_Brano del documento_

▼▼▼

L'alt-right e la politica dei meme
I media, la legge e i troll
Secondo il Forum Economico Mondiale (WEF), la diffusione online, in particolare sui social, di notizie infondate è una delle principali minacce per la società odierna.
Un fattore che favorisce la diffusione di informazioni antiscientifiche – a un livello tale da risultare potenzialmente una minaccia per la sicurezza pubblica, come nel caso del movimento anti-vaccini -, oppure bufale a sfondo politico, sono le cosiddette echo chambers, o camere di risonanza, nonostante il termine sia decisamente più utilizzato nella forma in inglese.
Questo fenomeno si manifesta nei mezzi di comunicazione di massa, nei quali gli utenti tendono ad agglomerarsi in ambienti chiusi ed omogenei, la quale formazione può essere favorita dalle caratteristiche intrinseche di una particolare piattaforma social: pensiamo al celebre algoritmo di Facebook, chiamato EdgeRank, che funziona secondo criteri di affinità con ogni membro della sfera sociale online, peso delle interazioni, e analisi del tempo collegato alle interazioni. Connettendoci a Facebook e navigando sulla home, sarà molto più facile visualizzare contenuti postati dalle persone con cui interagiamo di più: quest’elemento contribuisce ad aumentare esponenzialmente l’impatto del fenomeno delle echo chambers.

▲▲▲

_Dati estratti_
▼▼▼

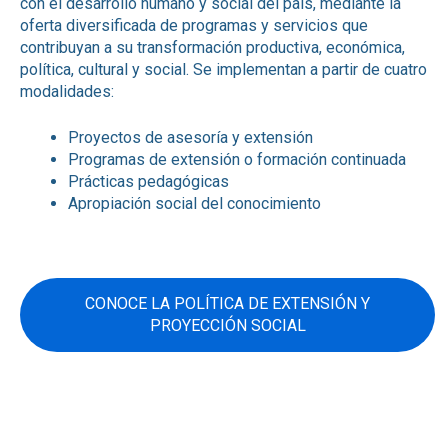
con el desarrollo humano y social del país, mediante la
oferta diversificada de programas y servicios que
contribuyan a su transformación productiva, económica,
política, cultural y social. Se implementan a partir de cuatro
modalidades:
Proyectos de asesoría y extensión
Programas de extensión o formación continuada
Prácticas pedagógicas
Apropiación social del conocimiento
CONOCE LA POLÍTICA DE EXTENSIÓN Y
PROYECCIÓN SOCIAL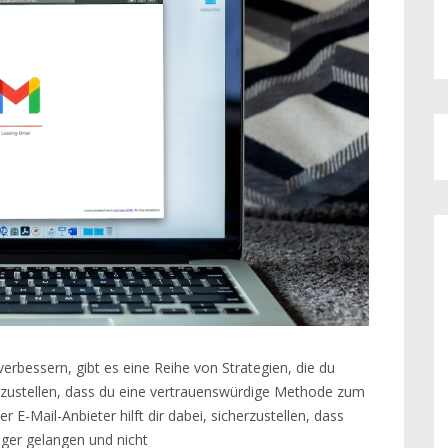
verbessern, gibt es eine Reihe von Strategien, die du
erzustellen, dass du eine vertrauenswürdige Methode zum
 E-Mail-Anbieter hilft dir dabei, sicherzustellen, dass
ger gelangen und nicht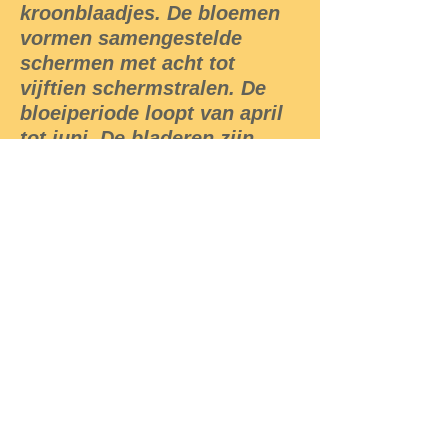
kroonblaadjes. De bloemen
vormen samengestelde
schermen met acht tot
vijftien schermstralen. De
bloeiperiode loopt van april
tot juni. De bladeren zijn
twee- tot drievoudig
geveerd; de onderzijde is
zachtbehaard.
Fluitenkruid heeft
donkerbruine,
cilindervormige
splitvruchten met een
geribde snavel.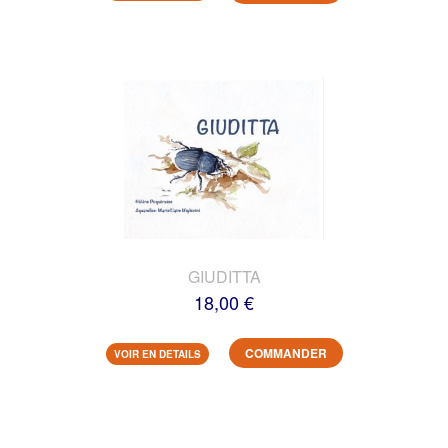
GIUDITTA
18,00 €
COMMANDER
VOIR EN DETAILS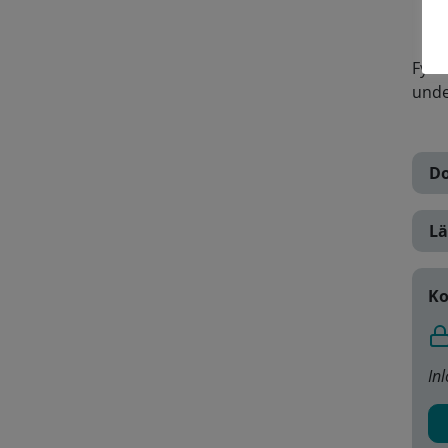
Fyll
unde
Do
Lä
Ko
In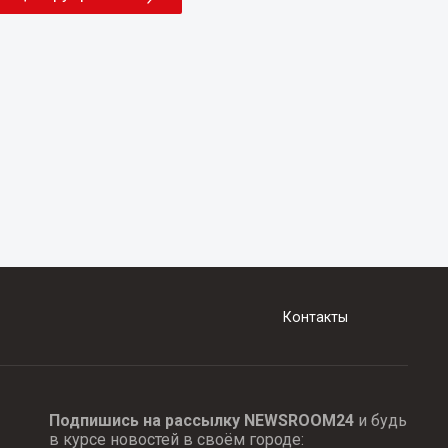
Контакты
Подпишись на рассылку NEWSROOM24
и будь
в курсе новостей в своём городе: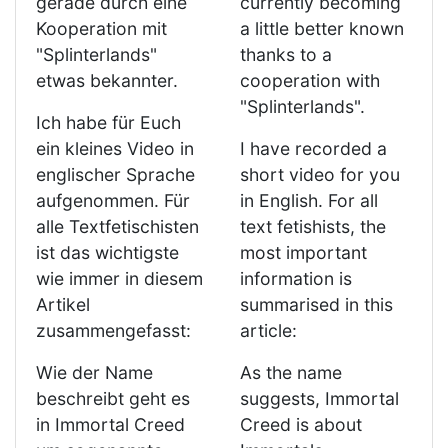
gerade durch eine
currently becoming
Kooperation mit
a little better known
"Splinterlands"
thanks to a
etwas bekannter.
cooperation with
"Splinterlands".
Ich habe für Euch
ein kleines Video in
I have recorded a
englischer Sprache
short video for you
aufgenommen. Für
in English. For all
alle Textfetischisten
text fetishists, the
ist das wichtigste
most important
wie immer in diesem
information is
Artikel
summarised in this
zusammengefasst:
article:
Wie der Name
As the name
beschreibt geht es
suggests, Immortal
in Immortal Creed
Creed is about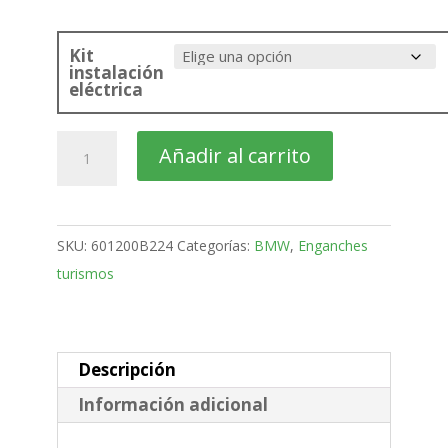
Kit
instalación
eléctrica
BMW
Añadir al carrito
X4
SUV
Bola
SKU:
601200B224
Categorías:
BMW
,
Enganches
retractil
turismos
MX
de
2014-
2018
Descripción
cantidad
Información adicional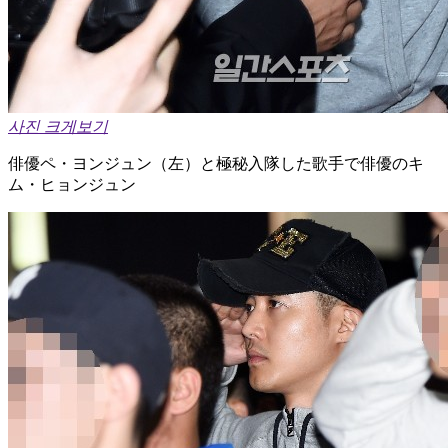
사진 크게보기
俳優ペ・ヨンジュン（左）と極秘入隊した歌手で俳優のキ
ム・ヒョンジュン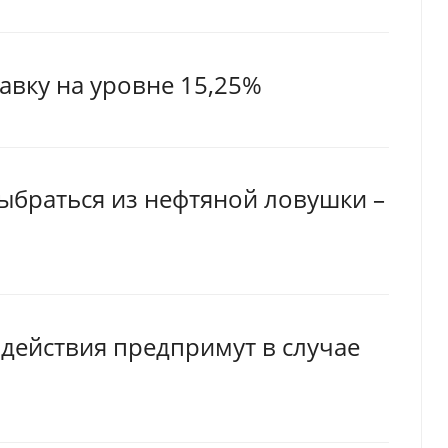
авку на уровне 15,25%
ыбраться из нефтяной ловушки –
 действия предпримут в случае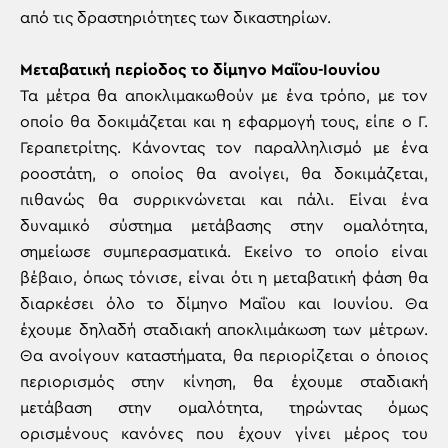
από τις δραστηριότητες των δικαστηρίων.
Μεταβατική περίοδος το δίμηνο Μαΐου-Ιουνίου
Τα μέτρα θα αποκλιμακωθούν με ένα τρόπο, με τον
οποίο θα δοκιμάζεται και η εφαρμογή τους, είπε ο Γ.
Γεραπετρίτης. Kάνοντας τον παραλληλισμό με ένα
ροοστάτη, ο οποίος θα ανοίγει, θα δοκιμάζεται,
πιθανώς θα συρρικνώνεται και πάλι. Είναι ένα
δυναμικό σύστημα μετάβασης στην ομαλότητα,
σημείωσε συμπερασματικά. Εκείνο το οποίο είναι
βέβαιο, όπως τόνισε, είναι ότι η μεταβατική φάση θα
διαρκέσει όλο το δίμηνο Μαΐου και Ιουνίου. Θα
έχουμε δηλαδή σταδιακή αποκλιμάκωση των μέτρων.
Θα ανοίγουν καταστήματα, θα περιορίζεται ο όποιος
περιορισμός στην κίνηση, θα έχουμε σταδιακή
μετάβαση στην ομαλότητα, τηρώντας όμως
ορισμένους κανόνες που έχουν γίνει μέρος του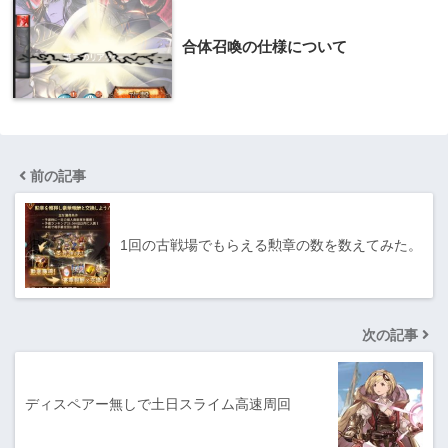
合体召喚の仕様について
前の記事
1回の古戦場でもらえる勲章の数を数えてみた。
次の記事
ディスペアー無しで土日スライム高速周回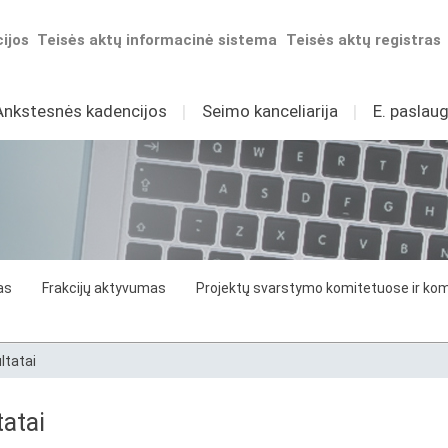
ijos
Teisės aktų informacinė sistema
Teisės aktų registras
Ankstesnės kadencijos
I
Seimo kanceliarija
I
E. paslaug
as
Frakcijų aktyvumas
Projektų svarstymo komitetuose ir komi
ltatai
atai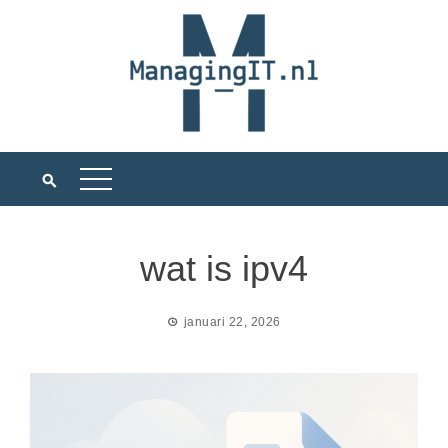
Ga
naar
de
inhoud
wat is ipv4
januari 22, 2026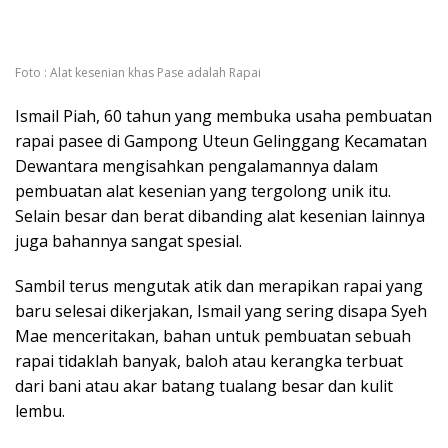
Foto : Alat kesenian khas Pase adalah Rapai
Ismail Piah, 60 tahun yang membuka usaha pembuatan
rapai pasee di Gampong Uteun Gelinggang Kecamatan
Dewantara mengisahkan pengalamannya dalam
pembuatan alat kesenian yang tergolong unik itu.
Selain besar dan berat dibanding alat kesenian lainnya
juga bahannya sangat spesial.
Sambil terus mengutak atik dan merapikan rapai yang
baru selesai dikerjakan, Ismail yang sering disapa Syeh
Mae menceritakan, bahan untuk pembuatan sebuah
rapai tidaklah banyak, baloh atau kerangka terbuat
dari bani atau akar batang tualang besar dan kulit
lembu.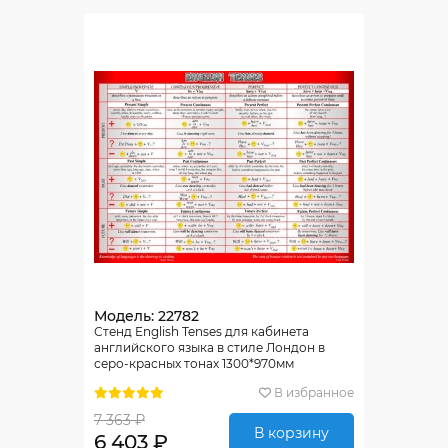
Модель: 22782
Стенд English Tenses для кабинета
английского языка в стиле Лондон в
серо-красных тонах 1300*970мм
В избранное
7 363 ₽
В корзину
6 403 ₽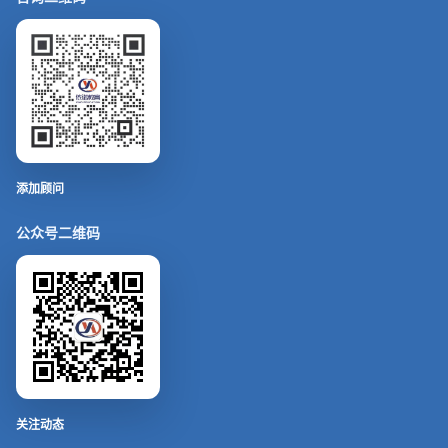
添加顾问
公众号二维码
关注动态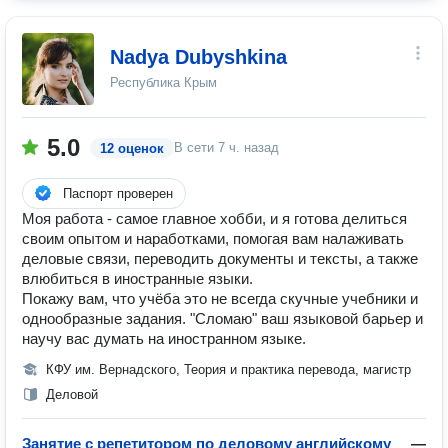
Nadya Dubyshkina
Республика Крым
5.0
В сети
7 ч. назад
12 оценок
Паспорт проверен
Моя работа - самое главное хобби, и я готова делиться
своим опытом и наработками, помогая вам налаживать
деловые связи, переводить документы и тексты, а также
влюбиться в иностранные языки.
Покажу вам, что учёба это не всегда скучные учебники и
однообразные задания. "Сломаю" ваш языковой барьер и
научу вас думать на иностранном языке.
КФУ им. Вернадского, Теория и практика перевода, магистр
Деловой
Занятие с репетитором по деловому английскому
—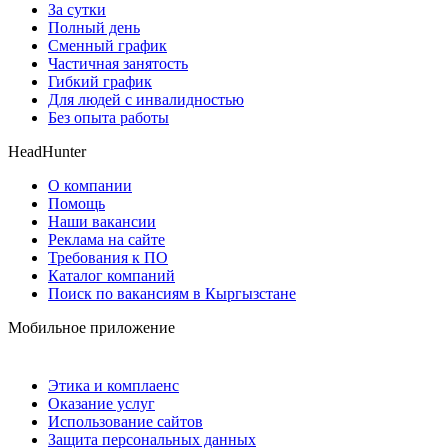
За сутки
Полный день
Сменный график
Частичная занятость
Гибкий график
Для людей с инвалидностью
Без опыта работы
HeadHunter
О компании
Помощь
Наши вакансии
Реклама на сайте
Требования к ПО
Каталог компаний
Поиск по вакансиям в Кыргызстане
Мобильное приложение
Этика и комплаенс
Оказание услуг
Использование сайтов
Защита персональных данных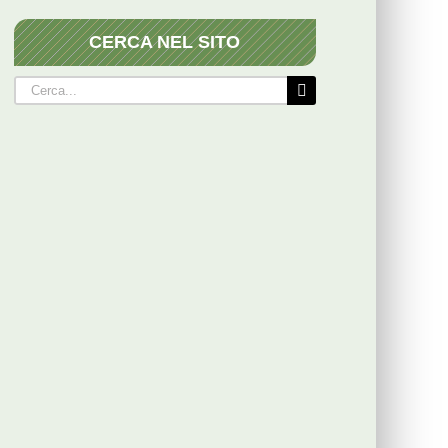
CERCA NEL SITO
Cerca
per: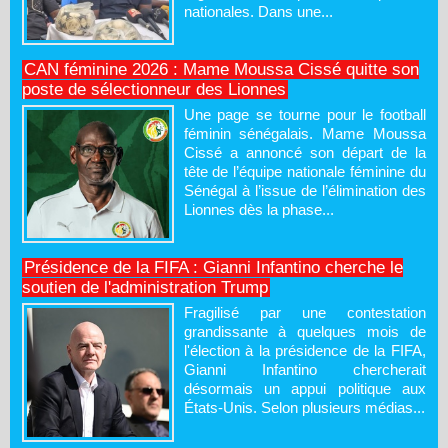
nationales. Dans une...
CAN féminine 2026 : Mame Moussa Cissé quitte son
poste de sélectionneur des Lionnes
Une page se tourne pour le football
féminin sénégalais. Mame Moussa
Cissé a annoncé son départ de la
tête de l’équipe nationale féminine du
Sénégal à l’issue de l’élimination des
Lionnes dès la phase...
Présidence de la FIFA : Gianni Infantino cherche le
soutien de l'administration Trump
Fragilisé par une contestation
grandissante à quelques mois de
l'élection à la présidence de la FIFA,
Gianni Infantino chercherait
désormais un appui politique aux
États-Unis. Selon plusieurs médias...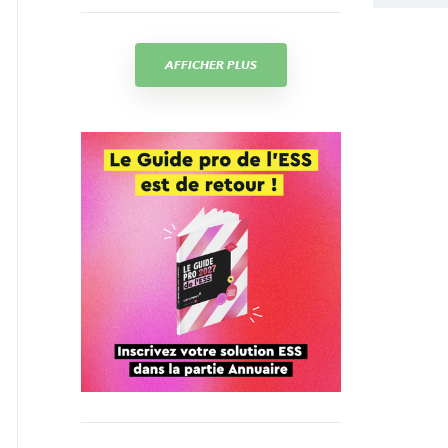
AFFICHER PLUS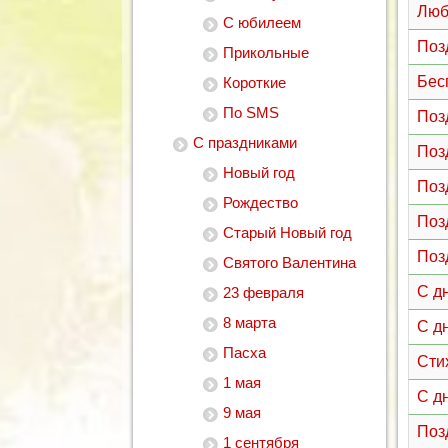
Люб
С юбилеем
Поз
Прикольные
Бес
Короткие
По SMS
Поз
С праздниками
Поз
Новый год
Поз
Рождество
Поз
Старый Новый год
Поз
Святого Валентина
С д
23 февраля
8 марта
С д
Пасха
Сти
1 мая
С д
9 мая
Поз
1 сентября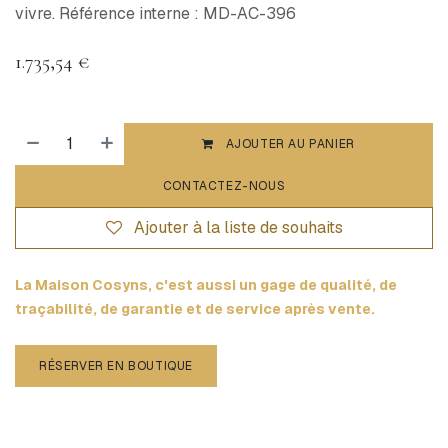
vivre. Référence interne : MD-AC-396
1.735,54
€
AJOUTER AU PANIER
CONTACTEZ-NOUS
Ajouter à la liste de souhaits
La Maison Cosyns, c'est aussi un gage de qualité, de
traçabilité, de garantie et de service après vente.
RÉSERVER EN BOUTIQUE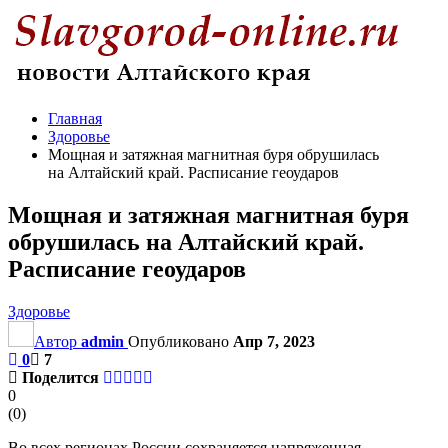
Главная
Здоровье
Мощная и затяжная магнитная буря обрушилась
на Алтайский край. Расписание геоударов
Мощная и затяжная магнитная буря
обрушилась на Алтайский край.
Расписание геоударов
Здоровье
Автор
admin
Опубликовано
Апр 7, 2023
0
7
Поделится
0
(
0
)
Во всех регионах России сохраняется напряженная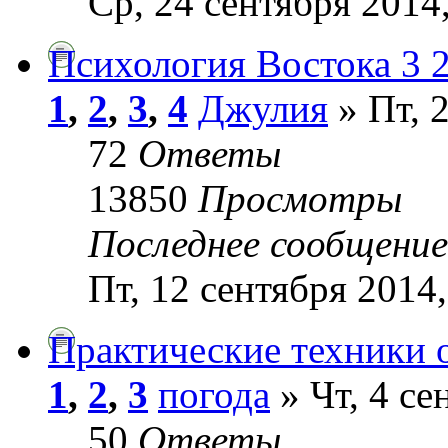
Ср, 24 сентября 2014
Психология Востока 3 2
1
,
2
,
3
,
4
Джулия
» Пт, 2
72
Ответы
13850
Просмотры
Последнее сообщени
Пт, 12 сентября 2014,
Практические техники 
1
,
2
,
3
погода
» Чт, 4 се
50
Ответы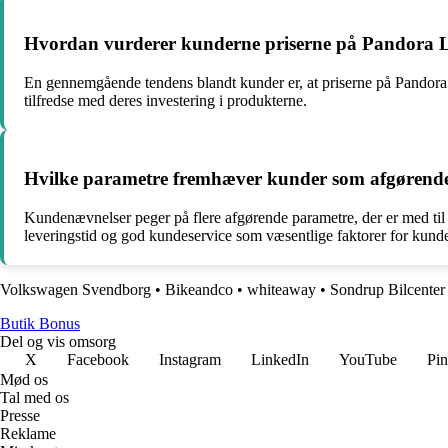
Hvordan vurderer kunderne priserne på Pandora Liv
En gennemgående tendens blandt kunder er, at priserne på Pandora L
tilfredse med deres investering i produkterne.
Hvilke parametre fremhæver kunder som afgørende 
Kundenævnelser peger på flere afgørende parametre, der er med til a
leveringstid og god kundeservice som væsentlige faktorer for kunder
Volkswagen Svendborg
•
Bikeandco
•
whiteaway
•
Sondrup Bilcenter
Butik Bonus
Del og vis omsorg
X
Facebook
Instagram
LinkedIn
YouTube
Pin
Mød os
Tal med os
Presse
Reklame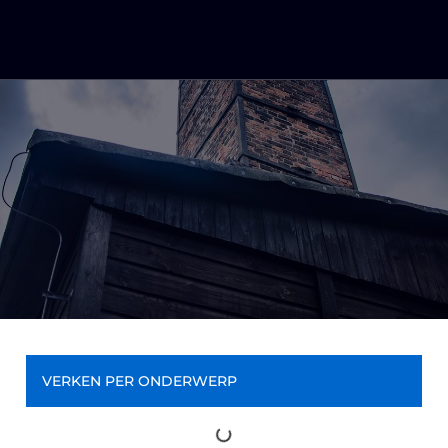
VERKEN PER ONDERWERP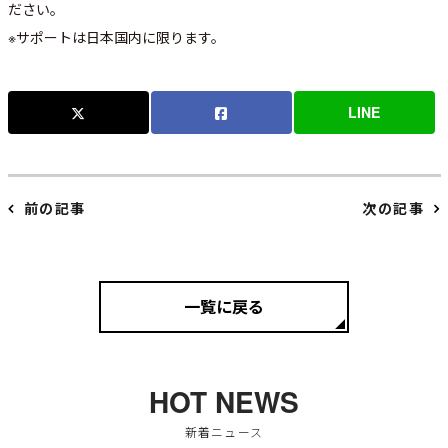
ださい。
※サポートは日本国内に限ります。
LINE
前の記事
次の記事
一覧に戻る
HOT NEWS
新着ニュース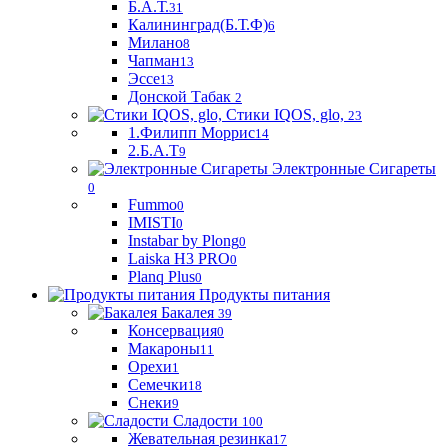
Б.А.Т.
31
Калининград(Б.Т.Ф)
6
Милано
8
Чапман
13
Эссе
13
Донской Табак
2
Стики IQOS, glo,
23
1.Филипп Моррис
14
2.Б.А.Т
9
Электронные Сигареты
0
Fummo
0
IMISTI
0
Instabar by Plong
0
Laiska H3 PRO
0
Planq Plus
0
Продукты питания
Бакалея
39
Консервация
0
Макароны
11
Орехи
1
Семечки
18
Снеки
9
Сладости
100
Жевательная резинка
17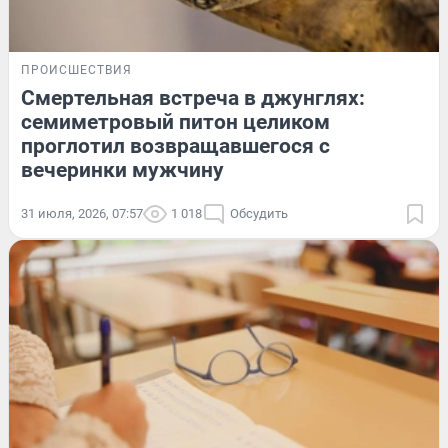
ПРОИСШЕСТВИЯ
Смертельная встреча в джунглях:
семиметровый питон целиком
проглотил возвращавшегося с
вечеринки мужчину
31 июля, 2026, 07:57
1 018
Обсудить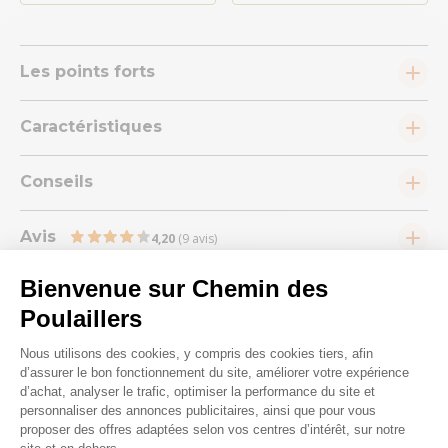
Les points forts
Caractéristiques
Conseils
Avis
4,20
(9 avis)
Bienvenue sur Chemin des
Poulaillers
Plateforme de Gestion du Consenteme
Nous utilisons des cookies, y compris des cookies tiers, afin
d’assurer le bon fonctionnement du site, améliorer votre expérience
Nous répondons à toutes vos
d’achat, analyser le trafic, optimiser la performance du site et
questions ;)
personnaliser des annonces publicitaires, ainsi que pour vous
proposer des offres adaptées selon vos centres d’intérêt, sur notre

▲▲▲

_Consegna_
Copia per intero, senza alcuna modifica, il brano sull'alt-right e la politica dei meme. Le voci costituiscono materiale a sé stante.

_Soluzione_
L'alt-right e la politica dei meme
I media, la legge e i troll
Secondo il Forum Economico Mondiale (WEF), la diffusione online, in particolare sui social, di notizie infondate è una delle principali minacce per la società odierna.
Un fattore che favorisce la diffusione di informazioni antiscientifiche – a un livello tale da risultare potenzialmente una minaccia per la sicurezza pubblica, come nel caso del movimento anti-vaccini -, oppure bufale a sfondo politico, sono le cosiddette echo chambers, o camere di risonanza, nonostante il termine sia decisamente più utilizzato nella forma in inglese.
Questo fenomeno si manifesta nei mezzi di comunicazione di massa, nei quali gli utenti tendono ad agglomerarsi in ambienti chiusi ed omogenei, la quale formazione può essere favorita dalle caratteristiche intrinseche di una particolare piattaforma social: pensiamo al celebre algoritmo di Facebook, chiamato EdgeRank, che funziona secondo criteri di affinità con ogni membro della sfera sociale online, peso delle interazioni, e analisi del tempo collegato alle interazioni. Connettendoci a Facebook e navigando sulla home, sarà molto più facile visualizzare contenuti postati dalle persone con cui interagiamo di più: quest’elemento contribuisce ad aumentare esponenzialmente l’impatto del fenomeno delle echo chambers.